• **What to do**
All of the data below is to be returned unaltered.

• **Input material**
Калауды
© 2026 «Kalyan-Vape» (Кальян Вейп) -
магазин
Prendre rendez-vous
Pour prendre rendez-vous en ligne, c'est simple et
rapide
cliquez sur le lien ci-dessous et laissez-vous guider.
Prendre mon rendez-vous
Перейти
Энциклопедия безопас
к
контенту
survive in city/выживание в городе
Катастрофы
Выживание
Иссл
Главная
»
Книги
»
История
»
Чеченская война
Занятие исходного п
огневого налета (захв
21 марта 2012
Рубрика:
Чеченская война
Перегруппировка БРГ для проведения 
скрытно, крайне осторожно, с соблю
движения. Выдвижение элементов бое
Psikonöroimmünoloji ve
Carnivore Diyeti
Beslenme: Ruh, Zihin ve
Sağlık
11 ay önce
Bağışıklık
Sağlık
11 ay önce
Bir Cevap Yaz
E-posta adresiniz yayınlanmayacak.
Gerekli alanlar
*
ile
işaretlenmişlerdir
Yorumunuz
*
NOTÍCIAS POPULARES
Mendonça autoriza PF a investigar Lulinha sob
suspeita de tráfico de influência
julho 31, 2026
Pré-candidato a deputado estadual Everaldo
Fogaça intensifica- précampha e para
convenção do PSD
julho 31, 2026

• **The completed task**
Калауды
© 2026 «Kalyan-Vape» (Кальян Вейп) -
магазин
Prendre rendez-vous
Pour prendre rendez-vous en ligne, c'est simple et
rapide
cliquez sur le lien ci-dessous et laissez-vous guider.
Prendre mon rendez-vous
Перейти
Энциклопедия безопас
к
контенту
survive in city/выживание в городе
Катастрофы
Выживание
Иссл
Главная
»
Книги
»
История
»
Чеченская война
Занятие исходного п
огневого налета (захв
21 марта 2012
Рубрика:
Чеченская война
Перегруппировка БРГ для проведения 
скрытно, крайне осторожно, с соблю
движения. Выдвижение элементов бое
Psikonöroimmünoloji ve
Carnivore Diyeti
Beslenme: Ruh, Zihin ve
Sağlık
11 ay önce
Bağışıklık
Sağlık
11 ay önce
Bir Cevap Yaz
E-posta adresiniz yayınlanmayacak.
Gerekli alanlar
*
ile
işaretlenmişlerdir
Yorumunuz
*
NOTÍCIAS POPULARES
Mendonça autoriza PF a investigar Lulinha sob
suspeita de tráfico de influência
julho 31, 2026
Pré-candidato a deputado estadual Everaldo
Fogaça intensifica- précampha e para
convenção do PSD
julho 31, 2026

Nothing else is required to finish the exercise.